Come si può notare la storia ricalca le note vicende di Budda, trasformato in Budasaft e poi in Iosafat; dal nome dell'eremita Balahuar, sdoppiamento del Budda stesso, si arrivò al nome di Barlaam.
Questa racconto divenne talmente popolare da essere inclusa nella Legenda Aurea di Jacopo da Varagine e di essere soggetto di numerose opere scultoree, come quella nel Battistero di Parma di Benedetto Antelami:
- al centro della scultura c'è un albero su cui si è rifugiato un giovane per sfuggire ad un drago che compare ai piedi dell'albero.
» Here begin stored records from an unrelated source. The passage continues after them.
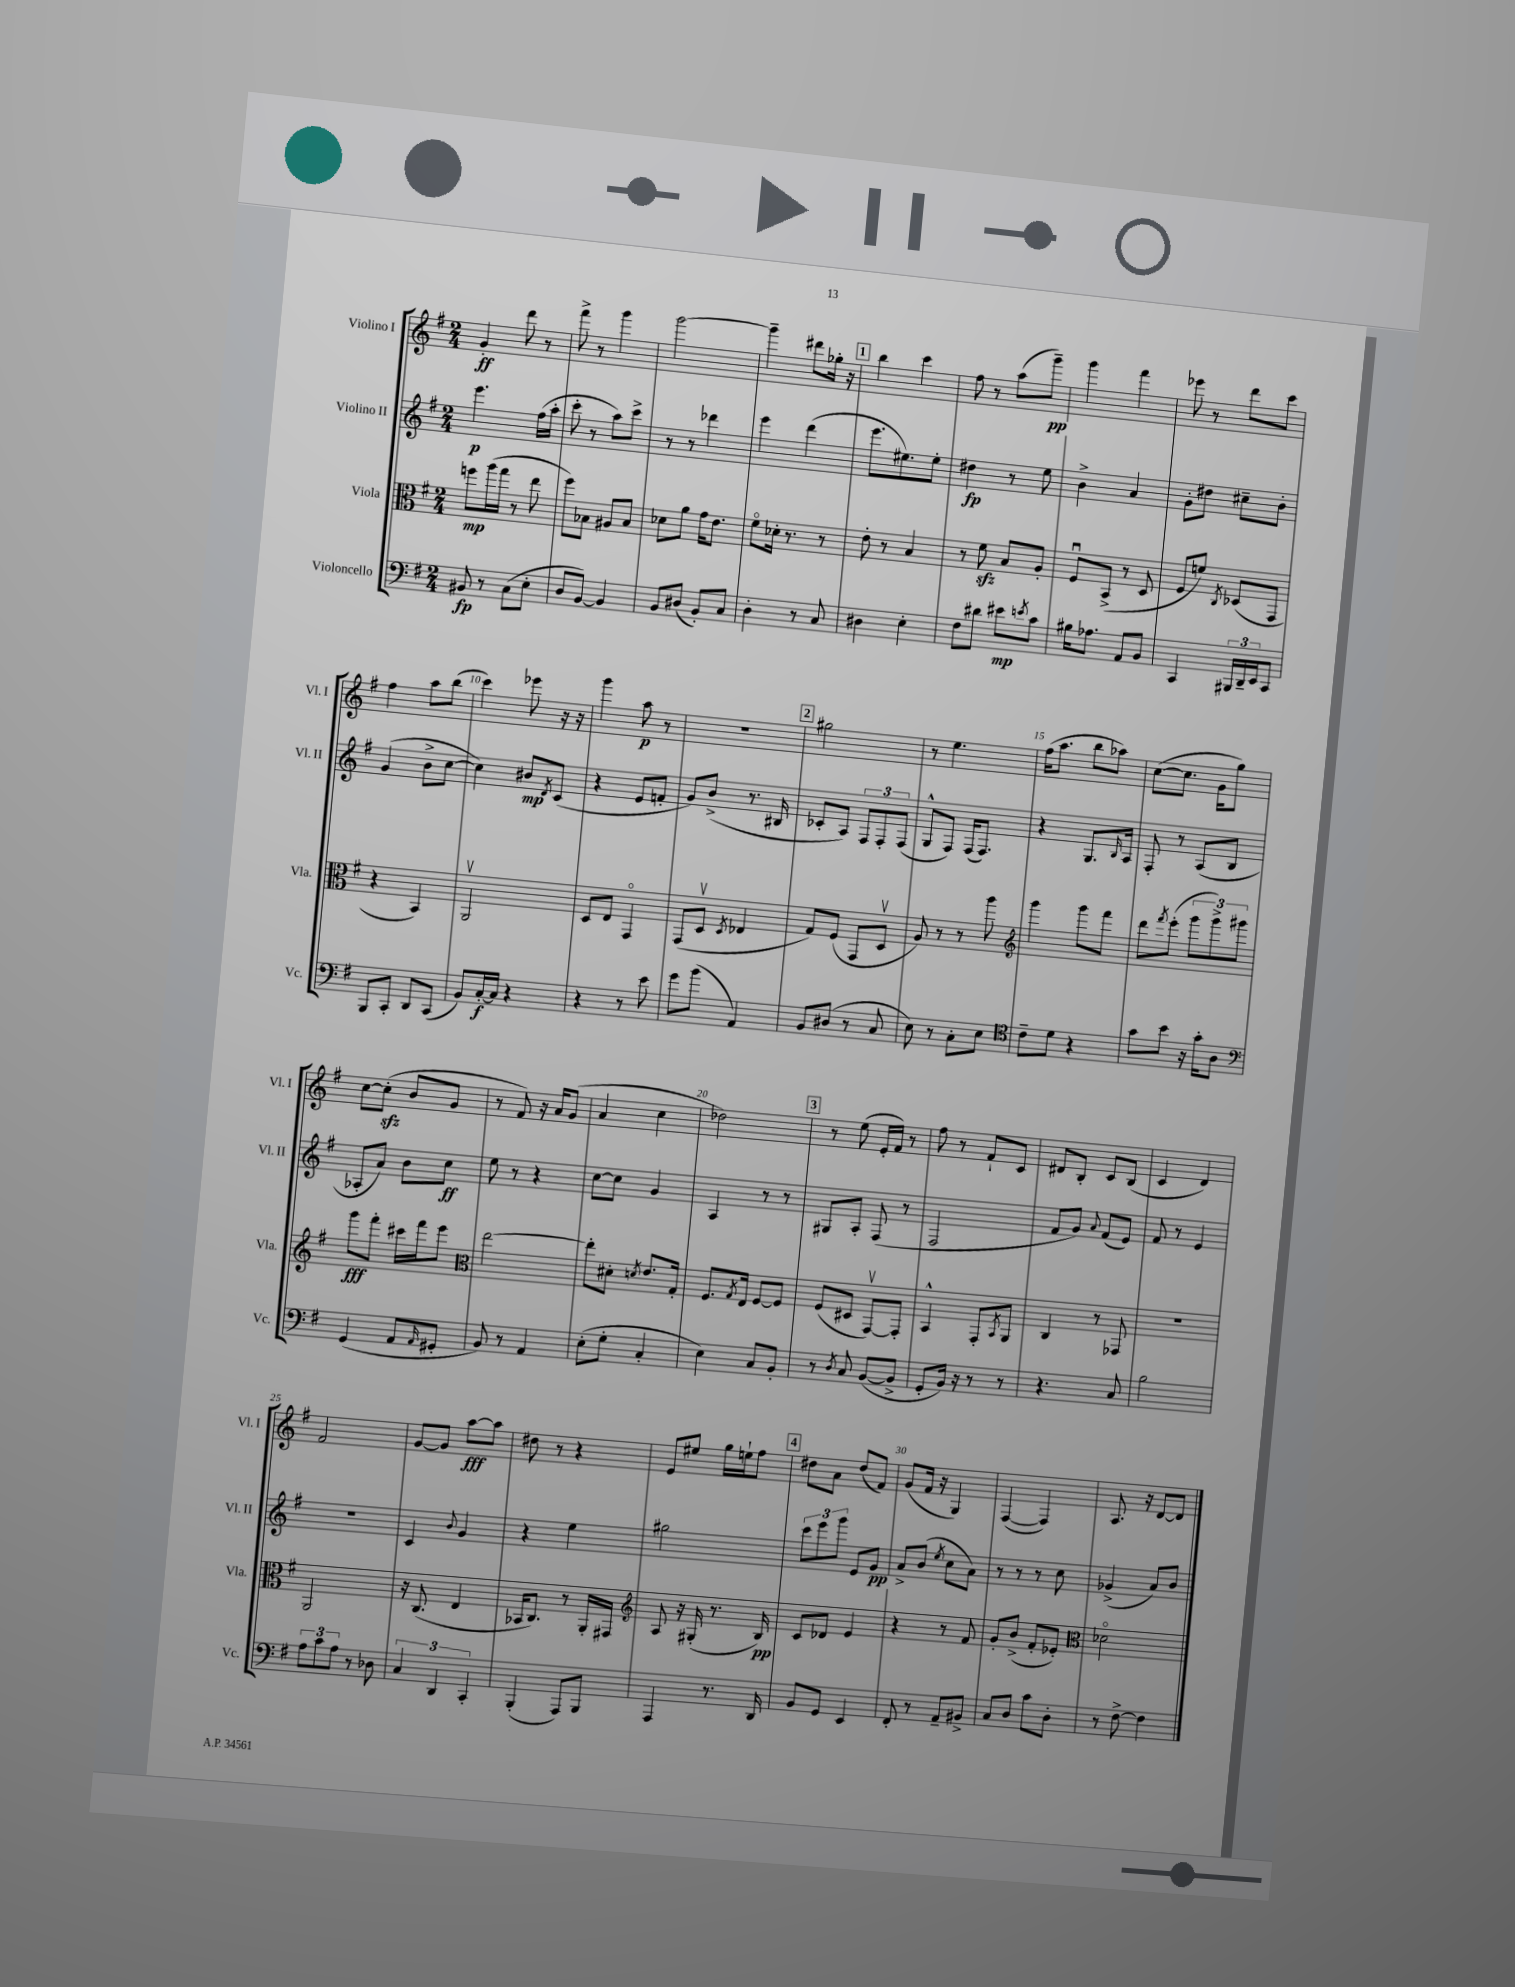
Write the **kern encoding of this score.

**kern	**kern	**kern	**kern
*staff4	*staff3	*staff2	*staff1
*clefF4	*clefC3	*clefG2	*clefG2
*k[f#]	*k[f#]	*k[f#]	*k[f#]
*M2/4	*M2/4	*M2/4	*M2/4
8BB#	8ff	4.eee	4g'
8r	(16aa	.	.
.	16gg	.	.
(8C	8r	.	8ddd
8E'	8ee	(16ff#	8r
.	.	16aa'	.
=	=	=	=
8D	8ff#)	8ccc'	8fff#^
[8BB)	8B-	8r	8r
4BB]	8A#	8aa)	4ggg
.	8B-	8ccc^	.
=	=	=	=
8BB	8d-	8r	[2ggg
(8D#	8a	8r	.
8BB')	16g	4ddd-	.
.	8.e	.	.
8C	.	.	.
=	=	=	=
4D'	8f#o	4eee	4ggg~]
.	16d-'	.	.
.	8.r	.	.
8r	.	(4ddd	8ddd#
8C	8r	.	16gg-'
.	.	.	16r
=	=	=	=
4D#	8e'	8.eee	4bb
.	8r	.	.
.	.	8.ee#)	.
4E'	4B	.	4ccc
.	.	8ee#'	.
=	=	=	=
8F#	8r	4dd#	8ff#
8d#	8f#	.	8r
8e#	8B	8r	(8aa
8qe	.	.	.
8c	8A'	8ee	8ggg~)
=	=	=	=
16B#	8F#u	4b^	4ggg
8.A-	.	.	.
.	(8BB^	.	.
8AA	8r	4a	4fff#
8BB	8D	.	.
=	=	=	=
4CC	8F#	8g'	8eee-
.	8f)	8dd#	8r
.	8qC	.	.
24BBB#	(8D-	8cc#~	8ddd
24DD~	.	.	.
24EE	.	.	.
8CC	8GG	8b'	8ccc
=	=	=	=
8BBB	4r	(4g	4ff#
8CC'	.	.	.
8DD	4BB)	8b^	8aa
(8CC	.	[8cc	(8bb
=	=	=	=
8BB)	2AAv	4cc])	4ccc)
[16C'	.	.	.
16C]	.	.	.
4r	.	8b#	8eee-
.	.	8qd	.
.	.	(8c	16r
.	.	.	16r
=	=	=	=
4r	8D	4r	4ggg
.	8E	.	.
8r	4GGo	8e	8aa
8e	.	8f'	8r
=	=	=	=
8g	(8GG	8g)	2r
(8b	8Dv	(8b^	.
.	8qD	.	.
4AA)	4E-	8.r	.
.	.	16B#	.
=	=	=	=
8BB	8G)	8c-'	2gg#
(8D#	(8F#	8A)	.
8r	8GG	12F#	.
.	.	12F#'	.
8C	8Dv	.	.
.	.	(12F#	.
=	=	=	=
8E)	8A)	8G^^	8r
8r	8r	8F#)	4.ee
8C'	8r	(16F#	.
.	.	8.F#)	.
8E	8aa	.	.
=	=	=	=
*clefC4	*clefG2	*	*
8c~	4ggg	4r	(16ff#
.	.	.	8.aa
8d	.	.	.
4r	8ggg	8.G	8bb
.	8fff#	.	8aa-)
.	.	16qqB	.
.	.	16A	.
=	=	=	=
8g	8ddd	8F#'	([8cc
.	8qfff#	.	.
8b	(8eee'	8r	8.cc]
16r	12ggg	(8A	.
16g'	.	.	16g
.	12ggg^)	.	.
8A	.	8B	8gg)
.	12ggg#	.	.
=	=	=	=
*clefF4	*	*	*
(4GG	8ggg	8A-'	[8cc
.	8fff#'	8a)	(8cc']
8AA	16ccc#	8b	8b
.	16fff#	.	.
16qqAA	.	.	.
8GG#'	8eee	8cc	8g
=	=	=	=
*	*clefC3	*	*
8BB)	[2ee	8ee	8r
8r	.	8r	8f#)
4AA	.	4r	16r
.	.	.	16a
.	.	.	(8g
=	=	=	=
(8E'	8ee']	[8cc	4a
8G'	8d#'	8cc]	.
.	8qd	.	.
4C'	8.e	4g	4cc
.	16G'	.	.
=	=	=	=
4E)	8.F#	4A	2dd-)
.	8qG	.	.
.	16E	.	.
8C	[8F#	8r	.
8BB'	8F#]	8r	.
=	=	=	=
8r	(8F#	8G#	8r
8qD	.	.	.
8C	8D#	8A'	(8ee
([8BB	[8GGv)	(8F#	16e'
.	.	.	16f#)
8BB^]	8GG']	8r	8r
=	=	=	=
8GG'	4BB^^	2F#	8ff#
16BB)	.	.	8r
16r	.	.	.
8r	8GG'	.	8f#`
.	8qBB	.	.
8r	8AA	.	8c
=	=	=	=
4.r	4C	8f#	8d#
.	.	8g)	8B'
.	.	8qqa	.
.	8r	(8f#	8c
8C	8GG-	8e)	(8B
=	=	=	=
2B	2r	8f#	4c
.	.	8r	.
.	.	4e	4d)
=	=	=	=
12A	2AA	2r	2f#
12c	.	.	.
12A	.	.	.
8r	.	.	.
8D-	.	.	.
=	=	=	=
6C	16r	4c	[8g
.	(8.C	.	.
.	.	.	8g]
6DD	.	.	.
.	.	8qqb	.
.	4E	4g	[8aa
6CC'	.	.	.
.	.	.	8aa]
=	=	=	=
(4BBB'	16BB-	4r	8dd#
.	8.C)	.	.
.	.	.	8r
8AAA)	8r	4ee	4r
8BBB	16AA'	.	.
.	16GG#	.	.
=	=	=	=
*	*clefG2	*	*
4AAA	8A	2gg#	8e
.	16r	.	8ee#
.	(16G#'	.	.
8.r	8.r	.	16gg
.	.	.	16ee`
.	.	.	8ff#
16DD	16B)	.	.
=	=	=	=
8BB	8c	12ccc	8dd#
.	.	12eee	.
8GG	8d-	.	8a
.	.	12ggg	.
4EE	4e	8e	(8dd#
.	.	8g	8f#)
=	=	=	=
8FF#'	4r	8a^	(8g
8r	.	(8b	16f#
.	.	.	16r
.	.	8qee	.
8AA~	8r	8cc	4G)
8BB#^	8f#	8a)	.
=	=	=	=
8C	8g'	8r	([4F#
8D	(8b^	8r	.
8c	8f#'	8r	4F#])
8D'	8e-')	8cc	.
=	=	=	=
*	*clefC3	*	*
8r	2d-o	(4g-^	8.A
[8F#^	.	.	.
.	.	.	16r
4F#]	.	8a)	[8d
.	.	8b	8d]
==	==	==	==
*-	*-	*-	*-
Il giovane è intento ad assaporare il miele preso da un'arnia e non si rende conto della presenza di due animali che stanno rosicchiando il tronco della pianta.
- ai lati quattro tondi contengono le raffigurazioni del Carro del Sole, del Sole, del Carro della Luna e della Luna
- il miele simboleggia i piaceri mondani, il drago la morte in agguato, il sole e la luna con i rispettivi carri sono un'allegoria del tempo che trascorre.
- la composizione è un monito rivolto a chi indulge nei piaceri illusori della vita ignorando i rischi ad essi connessi e che col passare del tempo verranno alla luce.